Island Board Collaboration

  1. NHS Grampian has continued to work closely since July 2008 with NHS Orkney and NHS Shetland in collaborating on clinical and non-clinical support services.The nominated Island Board Coordinator has been reporting regularly to the three board chief executives, with the role of coordinating activity between NHS Grampian and the two island boards. Initial challenges in identifying resource to support the Islands have been overcome and the process is now on a care and maintenance basis with networked arrangements working effectively.

Capital Programme

  1. NHS Grampian’s exciting capital investment programme planned over the next ten years in conjunction with SGHD will now require significant recalibration. In addition to the standard formula allocation, we had secured around £120 million of additional capital over the next few years that would have lead to major modernisation of our estate to improve patient and staff experience but also eliminate much of our current backlog maintenance risk.
  1. As a result of the country’s recession and poor general economic projections, the availability of capital is likely to be severely restricted.
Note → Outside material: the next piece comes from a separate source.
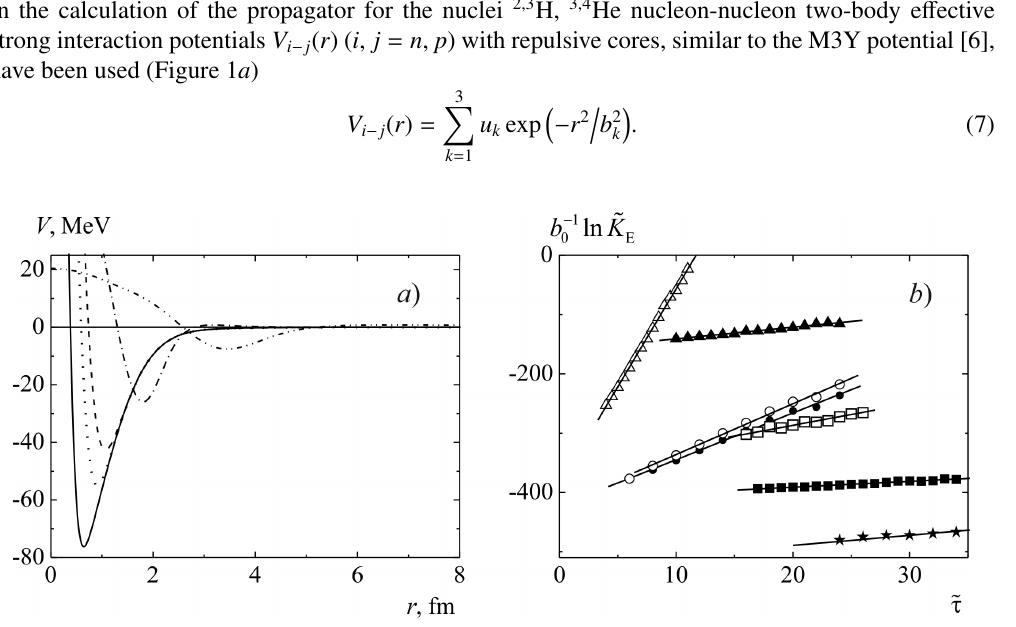
Figure 1. a ) Two-body interaction potentials V i j ( r ) for the following pairs of particles: neutron-proton with − parallel (solid line) and antiparallel spins (dotted line), neutron-neutron (dashed line), α -cluster-neutron (dash- dotted line) and α -cluster- α -cluster (dash-dot-dotted line). b ) The dependence of the logarithm of the dimension- less propagator ˜ K E on the dimensionless Euclidean time ˜ τ for 2 H (filled triangles), 3 H (circles), 3 He (dots), 4 He (empty triangles), 6 He (filled squares), 6 Li (empty squares), 9 Be (stars); lines are the results of linear fitting of the data; b 0 is a coe ffi cient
We have been asked to plan for a 20% reduction in our investment in 2010/11 and 2011/12, a 17% reduction in 2012/13 and “flat-lined” at that level in years thereafter.
  1. With the planned Emergency Care Centre taking up around £110 million of our resources over the next 5 year period, our flexibility is somewhat curtailed in terms of the remainder of our capital strategy. Focused workshops are being held in the next few weeks to allow us to consider options that will have least adverse impact on our service strategy and provide an opportunity to reprioritise.
  1. NHS Grampian’s experience of the Frameworks Scotland procurement process is generally positive although lessons are being learned along the way from this new way of working. We have appointed a Principle Supply Chain Partner (PSCP) to work with existing board staff for several projects with the Emergency Care Centre and Combined Heat and Power projects the most advanced. In financial terms, there will be greater certainty throughout the project about construction cost once a “target price” has been agreed by the board and the PSCP.

Assumptions

  1. Key assumptions underpinning the financial plans are set out in detail in the appendices to the financial templates accompanying this narrative. Some of the more significant and higher risk assumptions include:

29.1.Core allocation funding uplifts:2.42%in 2010/11with minimal uplift in future years. Even a 1% assumed uplift may be optimistic. We have assumed a1% net pay uplift in future years. If a strict pay settlement is not achieved, there is clearly a risk to the Board’s financial plans.